Without including any pictures, retype exactly the lines from the top of the records through the line containing "pinky dip: (1368, 1099)", that final line included.

Skeletal landmark data
━━━━━━━━━━━━━━━━━━━━

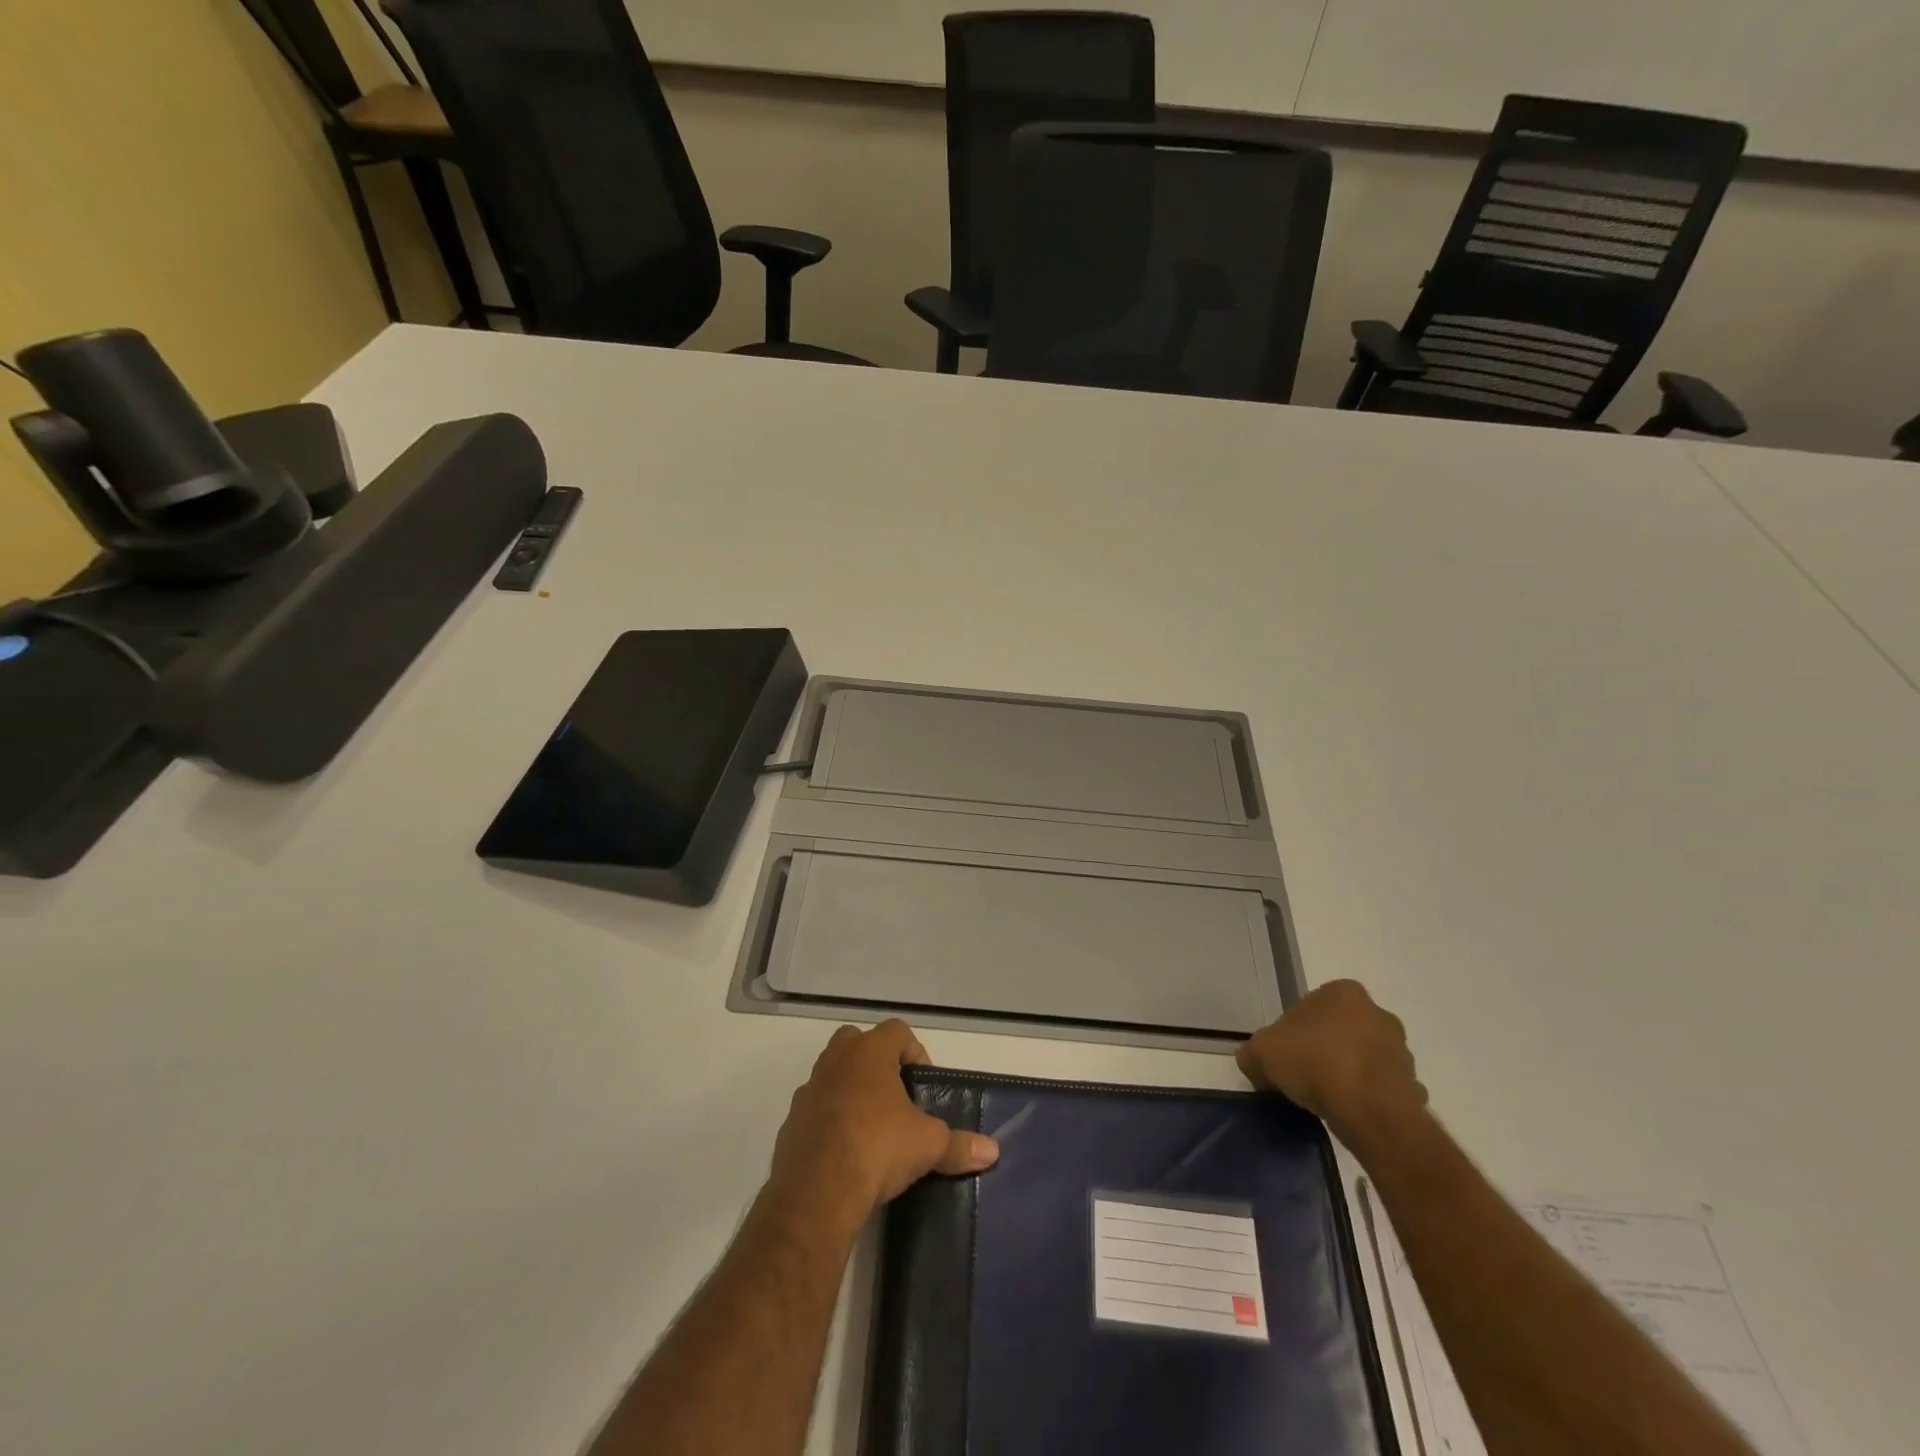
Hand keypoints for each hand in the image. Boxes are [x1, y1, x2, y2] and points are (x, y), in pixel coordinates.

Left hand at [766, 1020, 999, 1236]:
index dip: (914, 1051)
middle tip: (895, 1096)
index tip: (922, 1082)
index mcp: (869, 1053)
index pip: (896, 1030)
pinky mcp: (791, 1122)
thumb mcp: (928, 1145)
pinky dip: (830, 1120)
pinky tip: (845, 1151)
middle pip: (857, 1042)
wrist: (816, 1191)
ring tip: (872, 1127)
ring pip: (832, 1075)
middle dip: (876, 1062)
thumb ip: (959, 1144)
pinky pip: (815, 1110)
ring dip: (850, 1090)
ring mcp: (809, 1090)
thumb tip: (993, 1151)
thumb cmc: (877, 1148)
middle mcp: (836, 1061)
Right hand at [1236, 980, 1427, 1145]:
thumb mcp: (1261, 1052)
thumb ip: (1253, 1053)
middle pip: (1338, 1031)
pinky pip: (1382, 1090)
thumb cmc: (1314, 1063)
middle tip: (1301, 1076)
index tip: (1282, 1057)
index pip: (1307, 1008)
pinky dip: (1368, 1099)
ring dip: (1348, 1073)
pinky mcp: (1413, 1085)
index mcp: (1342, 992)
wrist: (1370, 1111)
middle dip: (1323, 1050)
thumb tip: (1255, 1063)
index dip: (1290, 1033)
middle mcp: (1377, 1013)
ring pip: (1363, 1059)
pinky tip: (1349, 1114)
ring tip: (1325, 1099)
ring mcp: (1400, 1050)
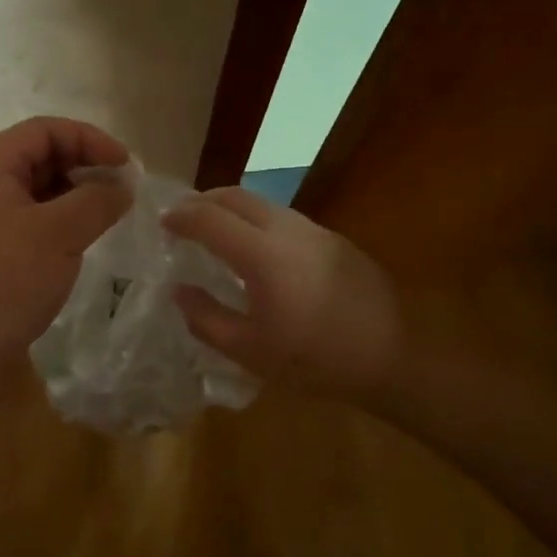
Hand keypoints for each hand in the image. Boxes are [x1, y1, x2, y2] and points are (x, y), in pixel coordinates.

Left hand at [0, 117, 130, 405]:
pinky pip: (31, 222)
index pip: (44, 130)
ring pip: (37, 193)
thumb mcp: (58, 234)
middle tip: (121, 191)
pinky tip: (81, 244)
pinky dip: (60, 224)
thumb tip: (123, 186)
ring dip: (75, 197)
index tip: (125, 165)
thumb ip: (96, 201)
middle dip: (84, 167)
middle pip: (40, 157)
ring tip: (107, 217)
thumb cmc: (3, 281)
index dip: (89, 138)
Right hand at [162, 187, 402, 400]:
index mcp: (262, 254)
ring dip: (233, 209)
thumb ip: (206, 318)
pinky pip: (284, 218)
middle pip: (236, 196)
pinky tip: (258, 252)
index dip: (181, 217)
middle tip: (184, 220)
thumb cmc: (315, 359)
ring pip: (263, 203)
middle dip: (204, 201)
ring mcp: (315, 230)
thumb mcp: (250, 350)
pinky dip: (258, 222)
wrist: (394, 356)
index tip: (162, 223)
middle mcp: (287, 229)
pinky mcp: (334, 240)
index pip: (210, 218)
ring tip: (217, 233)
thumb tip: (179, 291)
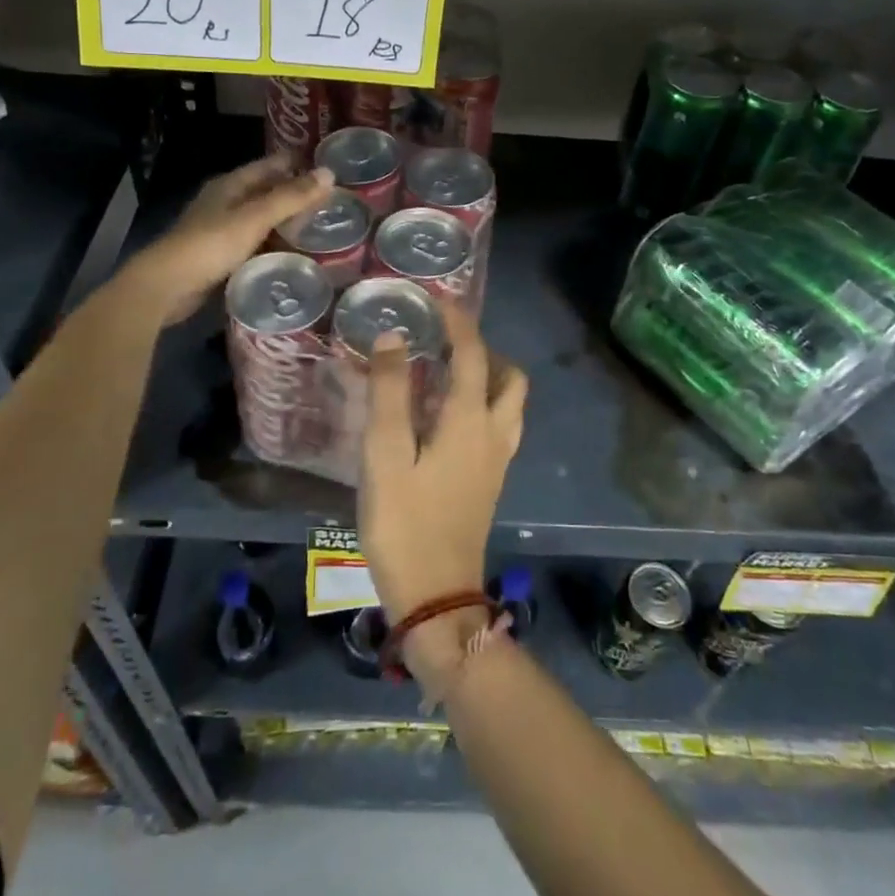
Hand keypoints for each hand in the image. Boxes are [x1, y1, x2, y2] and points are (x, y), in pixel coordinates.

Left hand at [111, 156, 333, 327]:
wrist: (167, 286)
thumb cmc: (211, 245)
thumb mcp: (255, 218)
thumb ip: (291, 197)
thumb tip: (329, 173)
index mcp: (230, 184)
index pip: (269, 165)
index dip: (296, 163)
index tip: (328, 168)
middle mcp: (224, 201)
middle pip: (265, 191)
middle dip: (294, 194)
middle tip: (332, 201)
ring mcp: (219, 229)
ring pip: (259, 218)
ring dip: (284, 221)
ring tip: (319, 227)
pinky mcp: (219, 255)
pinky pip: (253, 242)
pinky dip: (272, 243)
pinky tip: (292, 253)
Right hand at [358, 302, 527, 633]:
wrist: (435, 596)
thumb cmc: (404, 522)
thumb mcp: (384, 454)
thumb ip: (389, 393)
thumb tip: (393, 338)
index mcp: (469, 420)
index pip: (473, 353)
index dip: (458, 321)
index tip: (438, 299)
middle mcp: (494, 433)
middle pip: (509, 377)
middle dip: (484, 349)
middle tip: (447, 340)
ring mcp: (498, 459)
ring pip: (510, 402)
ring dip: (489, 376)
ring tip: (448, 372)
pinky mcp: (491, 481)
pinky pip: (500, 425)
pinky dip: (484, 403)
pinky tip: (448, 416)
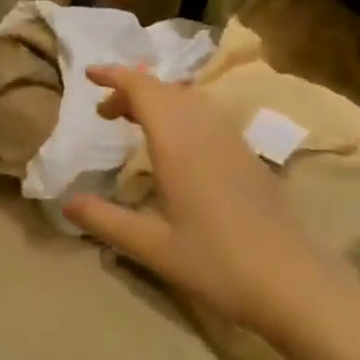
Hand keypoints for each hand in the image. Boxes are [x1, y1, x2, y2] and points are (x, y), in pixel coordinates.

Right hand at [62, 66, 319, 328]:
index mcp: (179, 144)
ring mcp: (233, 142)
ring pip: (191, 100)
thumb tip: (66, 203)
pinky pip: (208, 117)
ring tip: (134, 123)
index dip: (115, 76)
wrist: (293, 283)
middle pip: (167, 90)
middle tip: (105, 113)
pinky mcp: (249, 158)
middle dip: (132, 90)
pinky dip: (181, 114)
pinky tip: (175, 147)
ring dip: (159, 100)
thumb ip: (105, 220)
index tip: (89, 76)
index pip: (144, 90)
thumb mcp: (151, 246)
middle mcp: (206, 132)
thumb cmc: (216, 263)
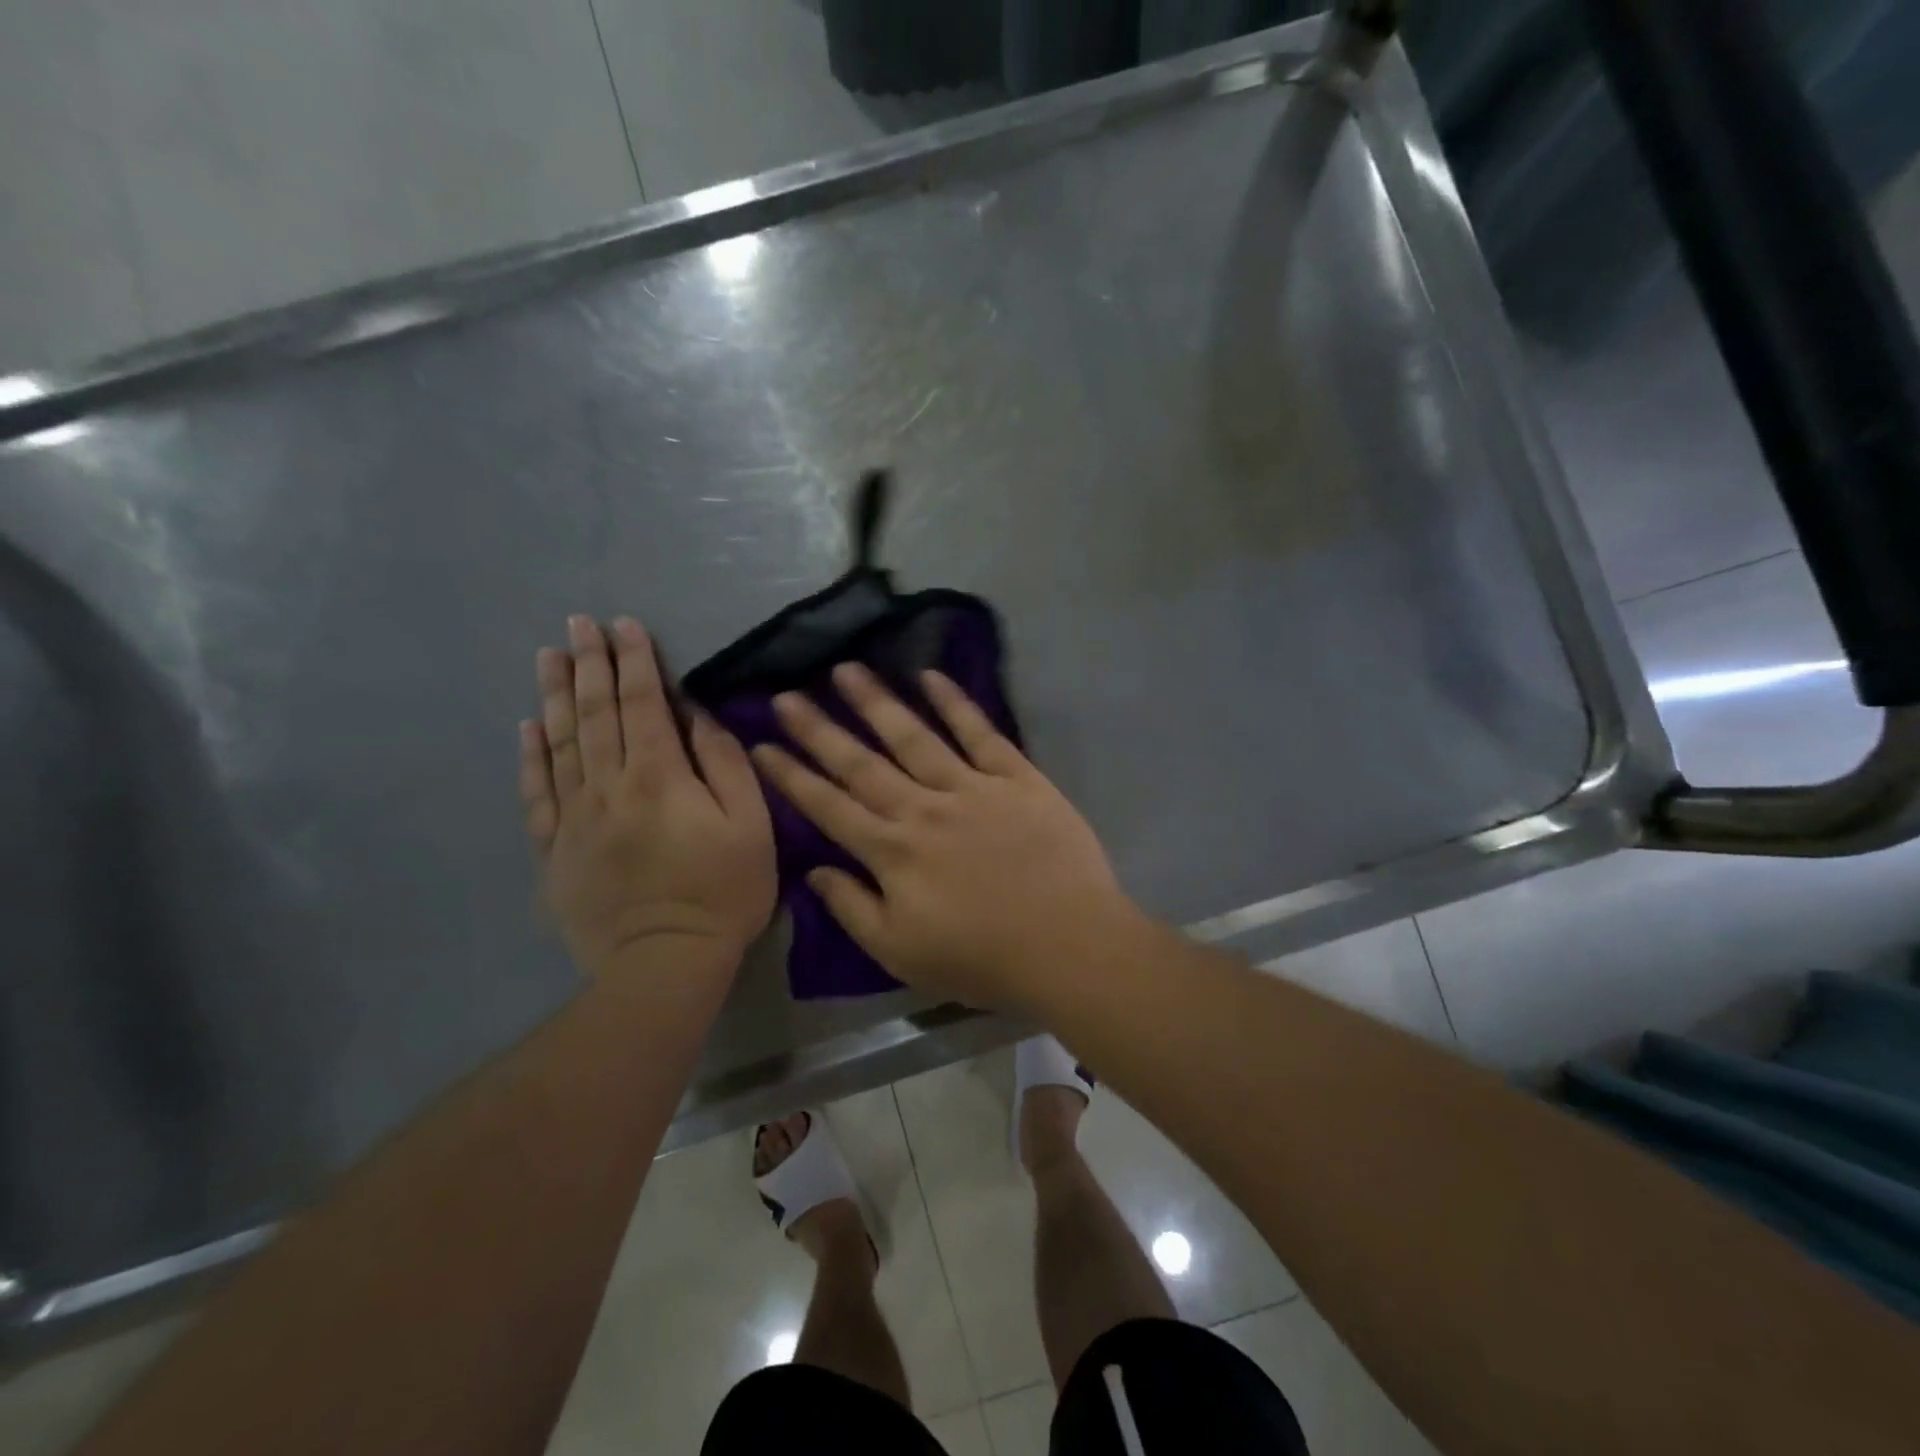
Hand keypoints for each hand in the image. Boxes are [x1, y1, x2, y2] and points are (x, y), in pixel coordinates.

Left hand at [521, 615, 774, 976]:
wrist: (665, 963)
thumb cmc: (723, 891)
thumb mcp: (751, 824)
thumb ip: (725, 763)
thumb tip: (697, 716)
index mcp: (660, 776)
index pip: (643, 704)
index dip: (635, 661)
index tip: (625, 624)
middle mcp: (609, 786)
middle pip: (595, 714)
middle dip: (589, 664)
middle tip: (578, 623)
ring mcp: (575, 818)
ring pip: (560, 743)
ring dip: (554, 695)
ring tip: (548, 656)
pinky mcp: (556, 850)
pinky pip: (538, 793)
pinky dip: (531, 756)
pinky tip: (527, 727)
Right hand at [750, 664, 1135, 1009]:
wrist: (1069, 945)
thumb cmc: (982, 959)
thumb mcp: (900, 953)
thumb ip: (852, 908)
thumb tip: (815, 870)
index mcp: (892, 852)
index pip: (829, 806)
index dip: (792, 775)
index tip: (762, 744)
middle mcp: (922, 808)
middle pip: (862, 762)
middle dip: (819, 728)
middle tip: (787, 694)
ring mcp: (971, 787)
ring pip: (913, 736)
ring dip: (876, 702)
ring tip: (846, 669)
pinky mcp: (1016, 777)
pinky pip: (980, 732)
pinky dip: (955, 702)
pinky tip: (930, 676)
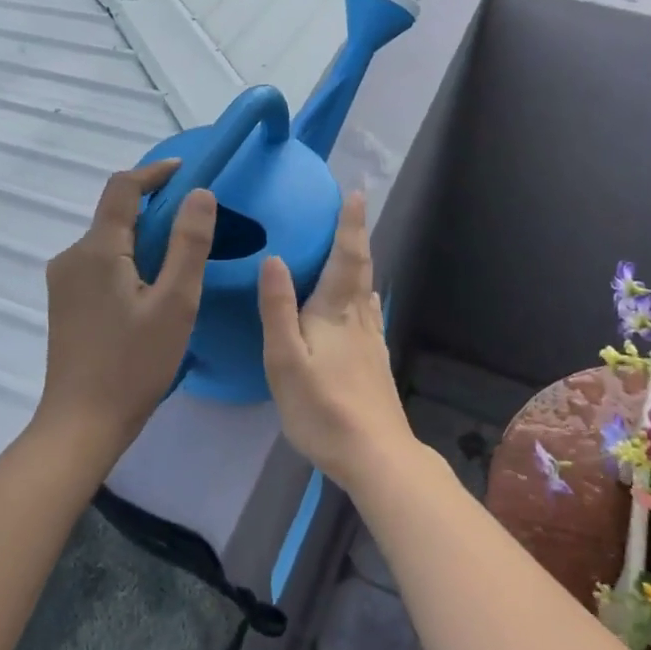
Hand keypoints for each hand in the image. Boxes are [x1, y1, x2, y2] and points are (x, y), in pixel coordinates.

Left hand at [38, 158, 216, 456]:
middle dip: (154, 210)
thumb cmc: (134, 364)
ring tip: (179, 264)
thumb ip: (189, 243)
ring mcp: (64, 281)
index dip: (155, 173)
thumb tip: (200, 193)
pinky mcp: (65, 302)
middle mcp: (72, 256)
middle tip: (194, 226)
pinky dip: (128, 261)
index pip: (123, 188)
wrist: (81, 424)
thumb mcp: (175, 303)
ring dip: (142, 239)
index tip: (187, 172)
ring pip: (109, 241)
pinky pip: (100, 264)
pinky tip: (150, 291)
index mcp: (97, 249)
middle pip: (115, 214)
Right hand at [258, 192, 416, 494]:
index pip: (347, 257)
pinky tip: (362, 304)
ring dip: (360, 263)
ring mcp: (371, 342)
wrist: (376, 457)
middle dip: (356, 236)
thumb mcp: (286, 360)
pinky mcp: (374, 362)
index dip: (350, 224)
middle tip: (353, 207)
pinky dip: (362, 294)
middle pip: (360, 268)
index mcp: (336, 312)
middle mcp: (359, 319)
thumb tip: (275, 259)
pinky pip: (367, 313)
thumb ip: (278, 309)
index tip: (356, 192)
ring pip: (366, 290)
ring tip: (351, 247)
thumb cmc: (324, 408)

━━━━━━━━━━━━━━━━━━━━

* Output for this task
Hand keypoints for each hand in the image. Boxes are [x1, y1, x2, y2] and points are (x, y), in pixel coordinates.

Left hand at [766, 1020, 999, 1236]:
index dip: (914, 1051)
middle tip: (895, 1096)
index tip: (922, 1082)
index mcp: (869, 1053)
index pip: (896, 1030)
pinky mcp: (791, 1122)
thumb mcp: (928, 1145)
pinky dip: (830, 1120)
pinky tip: (845, 1151)
middle pip: (857, 1042)
wrist: (816, 1191)
ring tip: (872, 1127)
ring pip: (832, 1075)
middle dip: (876, 1062)
thumb ip: (959, 1144)
pinky pip: (815, 1110)
ring dip: (850, 1090)
ring mcp: (809, 1090)
thumb tip: (993, 1151)
thumb cmc: (877, 1148)
middle mcp: (836, 1061)
Right hand at [1236, 980, 1427, 1145]:
thumb mcp: (1261, 1052)
thumb ip: (1253, 1053)
middle pip: (1338, 1031)
pinky pip: (1382, 1090)
thumb cmc: (1314, 1063)
middle tip: (1301, 1076)
index tip: (1282, 1057)
index pip: (1307, 1008)
pinky dip: (1368, 1099)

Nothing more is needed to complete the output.